The German pharma is teaming up with Evotec — the drug discovery and development player with whom it already has a long-running R&D alliance in other areas — and French diagnostic company bioMérieux to start a joint venture that will create both next-gen antimicrobials and diagnostics to tackle infectious diseases.
Aurobac, as the joint venture will be known, wants to shift from what it calls broad spectrum and unfocused medicines to a precision approach powered by targeted modalities. Under this paradigm, clinicians could also make use of diagnostics to “quickly identify pathogens and their resistance patterns,” allowing them to make decisions accordingly.
Armed with €40 million (close to $41 million) in initial funding, Aurobac will be headquartered in Lyon, France.
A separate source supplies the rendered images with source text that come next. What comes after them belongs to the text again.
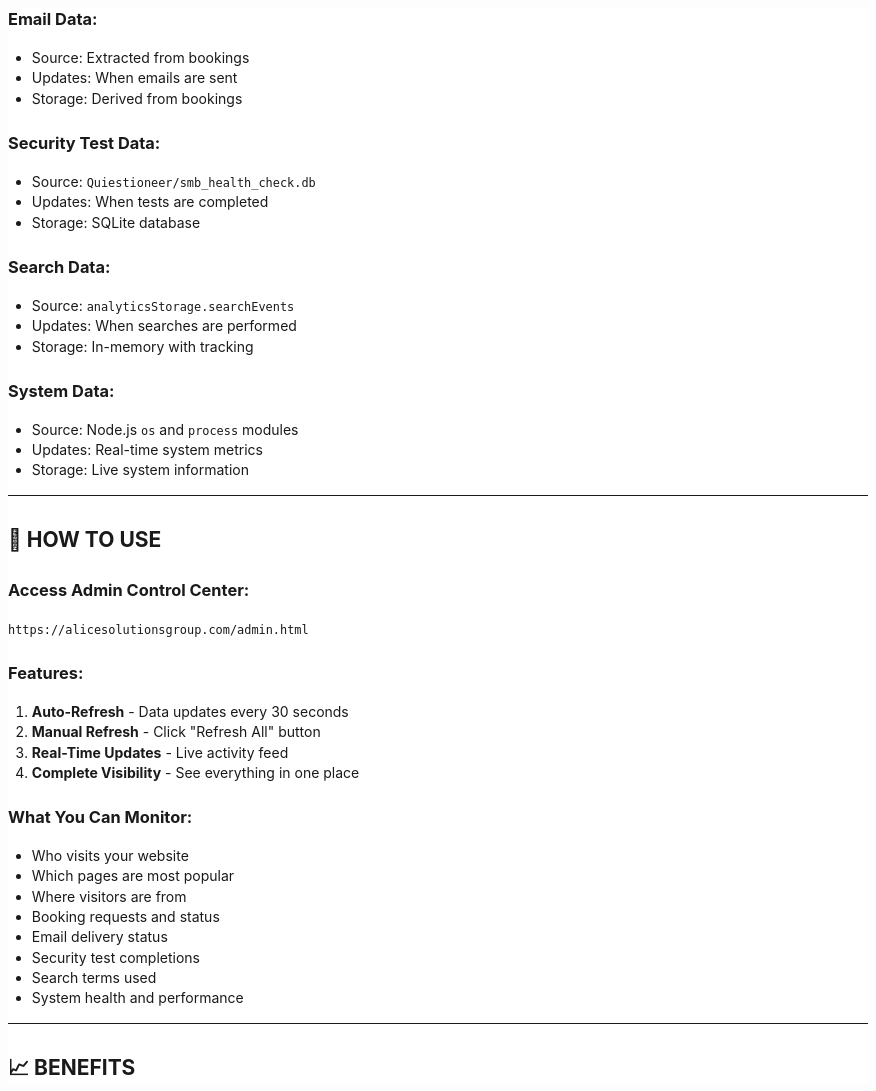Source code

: ### **Email Data:**
- Source: Extracted from bookings
- Updates: When emails are sent
- Storage: Derived from bookings

### **Security Test Data:**
- Source: `Quiestioneer/smb_health_check.db`
- Updates: When tests are completed
- Storage: SQLite database

### **Search Data:**
- Source: `analyticsStorage.searchEvents`
- Updates: When searches are performed
- Storage: In-memory with tracking

### **System Data:**
- Source: Node.js `os` and `process` modules
- Updates: Real-time system metrics
- Storage: Live system information

---

## 🎯 HOW TO USE

### **Access Admin Control Center:**
```
https://alicesolutionsgroup.com/admin.html
```

### **Features:**
1. **Auto-Refresh** - Data updates every 30 seconds
2. **Manual Refresh** - Click "Refresh All" button
3. **Real-Time Updates** - Live activity feed
4. **Complete Visibility** - See everything in one place

### **What You Can Monitor:**
- Who visits your website
- Which pages are most popular
- Where visitors are from
- Booking requests and status
- Email delivery status
- Security test completions
- Search terms used
- System health and performance

---

## 📈 BENEFITS
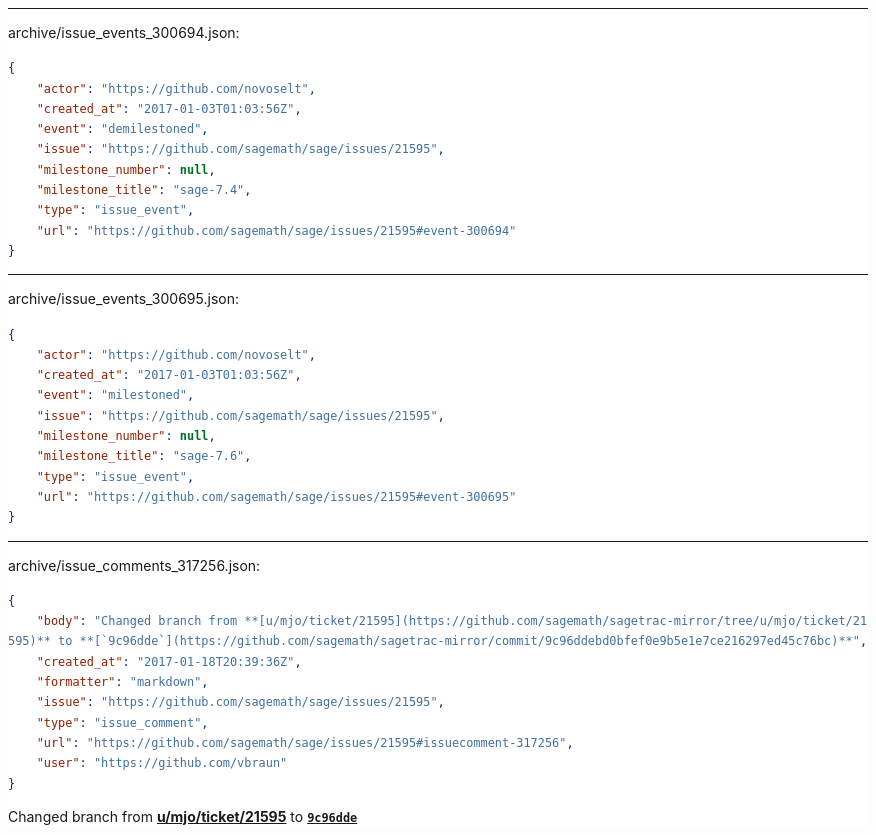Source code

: 

---

archive/issue_events_300694.json:
```json
{
    "actor": "https://github.com/novoselt",
    "created_at": "2017-01-03T01:03:56Z",
    "event": "demilestoned",
    "issue": "https://github.com/sagemath/sage/issues/21595",
    "milestone_number": null,
    "milestone_title": "sage-7.4",
    "type": "issue_event",
    "url": "https://github.com/sagemath/sage/issues/21595#event-300694"
}
```



---

archive/issue_events_300695.json:
```json
{
    "actor": "https://github.com/novoselt",
    "created_at": "2017-01-03T01:03:56Z",
    "event": "milestoned",
    "issue": "https://github.com/sagemath/sage/issues/21595",
    "milestone_number": null,
    "milestone_title": "sage-7.6",
    "type": "issue_event",
    "url": "https://github.com/sagemath/sage/issues/21595#event-300695"
}
```



---

archive/issue_comments_317256.json:
```json
{
    "body": "Changed branch from **[u/mjo/ticket/21595](https://github.com/sagemath/sagetrac-mirror/tree/u/mjo/ticket/21595)** to **[`9c96dde`](https://github.com/sagemath/sagetrac-mirror/commit/9c96ddebd0bfef0e9b5e1e7ce216297ed45c76bc)**",
    "created_at": "2017-01-18T20:39:36Z",
    "formatter": "markdown",
    "issue": "https://github.com/sagemath/sage/issues/21595",
    "type": "issue_comment",
    "url": "https://github.com/sagemath/sage/issues/21595#issuecomment-317256",
    "user": "https://github.com/vbraun"
}
```

Changed branch from **[u/mjo/ticket/21595](https://github.com/sagemath/sagetrac-mirror/tree/u/mjo/ticket/21595)** to **[`9c96dde`](https://github.com/sagemath/sagetrac-mirror/commit/9c96ddebd0bfef0e9b5e1e7ce216297ed45c76bc)**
Global public health advocates have long warned about the looming threat of “superbugs” that are resistant to all available antibiotics, which can create a dire world where even routine surgical procedures could be life-threatening. Per an estimate, antimicrobial resistance could account for as many as 10 million deaths per year by 2050, “making it potentially deadlier than cancer,” said Michel Pairet, head of Boehringer Ingelheim’s innovation unit.
At the urging of the WHO, a handful of heavyweight pharma players including Pfizer, Eli Lilly, Merck, Johnson & Johnson, Boehringer and GSK pooled together the AMR Action Fund. Boehringer invested €50 million in the fund and its corporate venture arm has committed to pour up to €12 million into AMR infection companies.
“The grim prospect of a post-antibiotic era has many causes but only one solution: The development of new, targeted, and effective antimicrobial therapies,” Evotec CEO Werner Lanthaler said in a statement.
As the lead investor, Boehringer is contributing €30 million while Evotec and bioMérieux adds €5 million each.
Evotec brings research expertise with more than 200 scientists on the antibacterial R&D team, while bioMérieux will spearhead the development and commercialization of diagnostics. Boehringer chimes in on drug discovery and clinical development.
In addition to developing new treatments, bioMérieux echoed experts in noting that an appropriate use of antibiotics would be crucial to sustain antibiotic efficacy for future generations.